Data excerpt section start
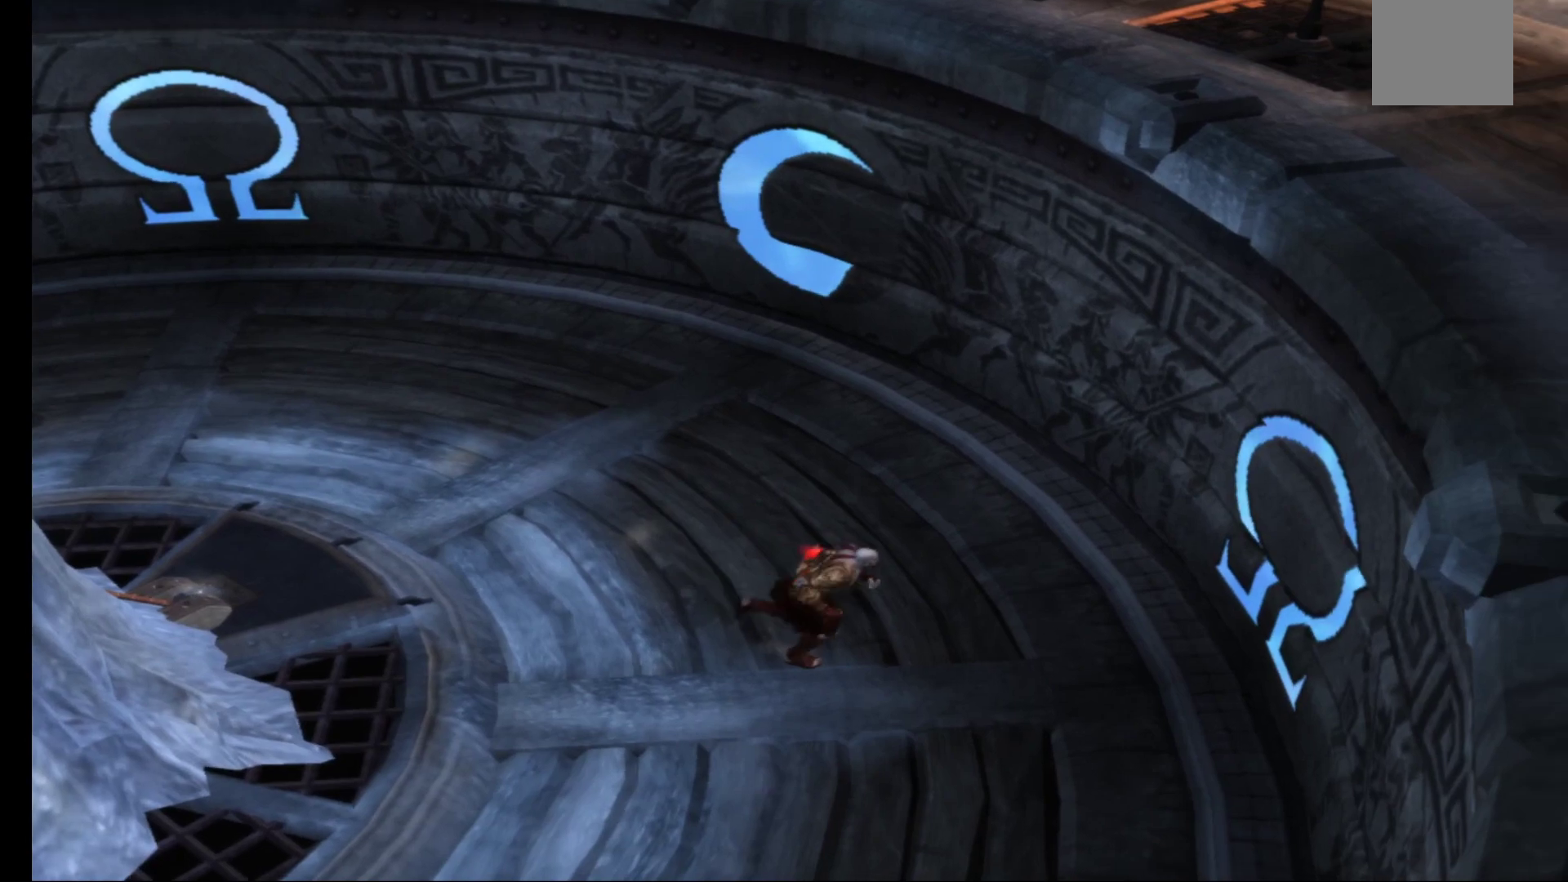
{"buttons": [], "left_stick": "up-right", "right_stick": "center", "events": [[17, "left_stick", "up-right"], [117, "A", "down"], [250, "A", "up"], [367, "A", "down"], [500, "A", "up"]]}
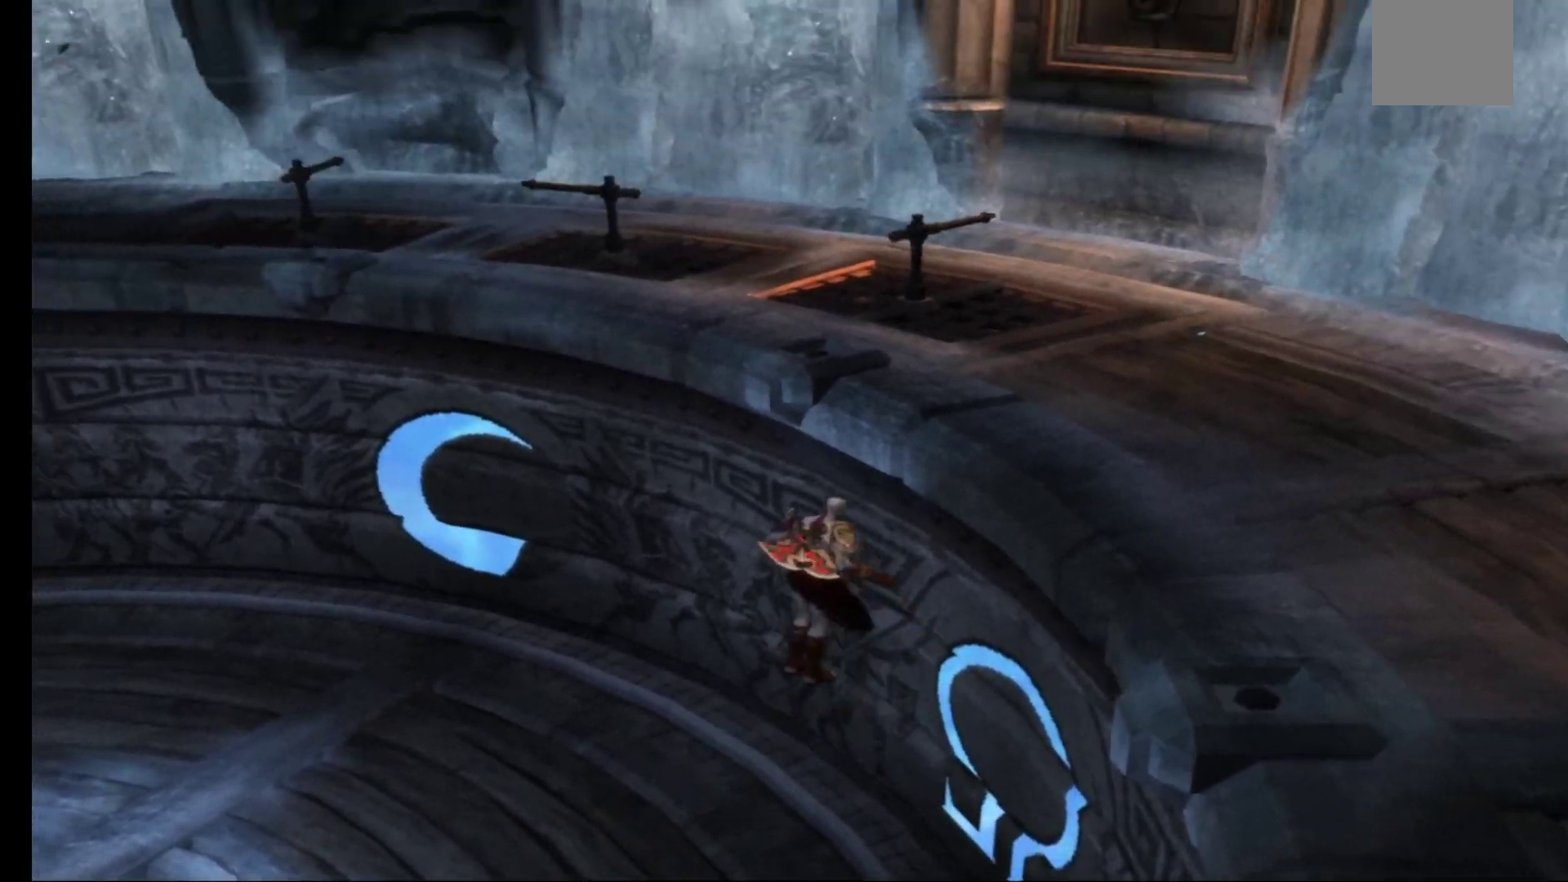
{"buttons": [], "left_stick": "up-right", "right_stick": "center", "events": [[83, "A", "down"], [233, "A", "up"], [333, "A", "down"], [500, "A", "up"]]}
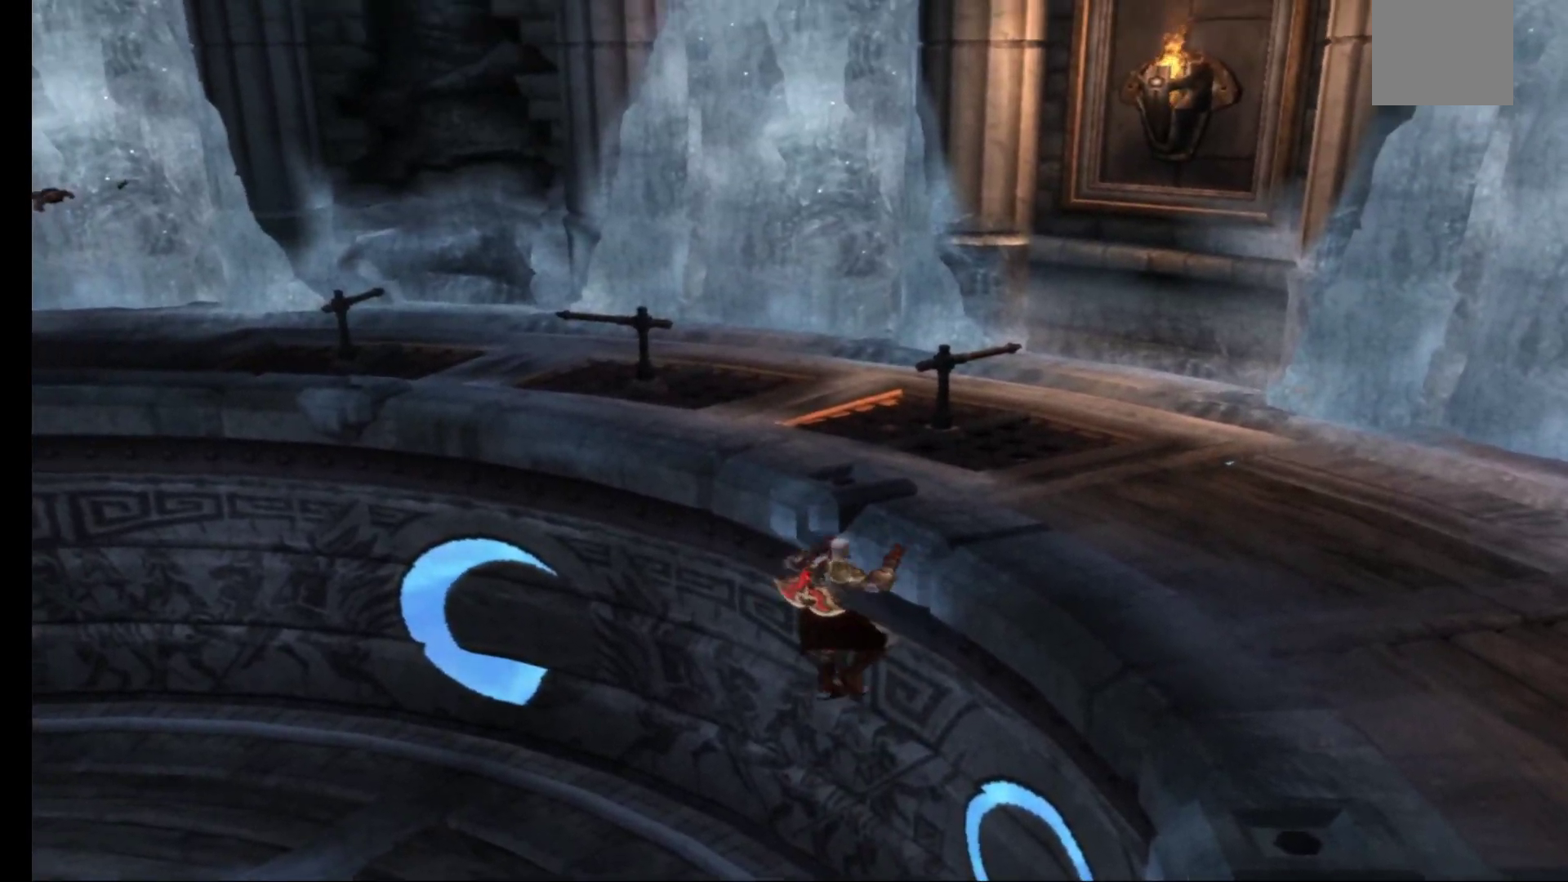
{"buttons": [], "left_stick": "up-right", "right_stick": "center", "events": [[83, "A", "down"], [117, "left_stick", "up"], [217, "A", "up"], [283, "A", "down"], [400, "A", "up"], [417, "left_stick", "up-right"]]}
Data excerpt section end
(Work item):
Without the images, print all of the lines above exactly.

(Solution to the problem):
{"buttons": [], "left_stick": "up-right", "right_stick": "center", "events": [[17, "left_stick", "up-right"], [117, "A", "down"], [250, "A", "up"], [367, "A", "down"], [500, "A", "up"]]}
{"buttons": [], "left_stick": "up-right", "right_stick": "center", "events": [[83, "A", "down"], [233, "A", "up"], [333, "A", "down"], [500, "A", "up"]]}
{"buttons": [], "left_stick": "up-right", "right_stick": "center", "events": [[83, "A", "down"], [117, "left_stick", "up"], [217, "A", "up"], [283, "A", "down"], [400, "A", "up"], [417, "left_stick", "up-right"]]}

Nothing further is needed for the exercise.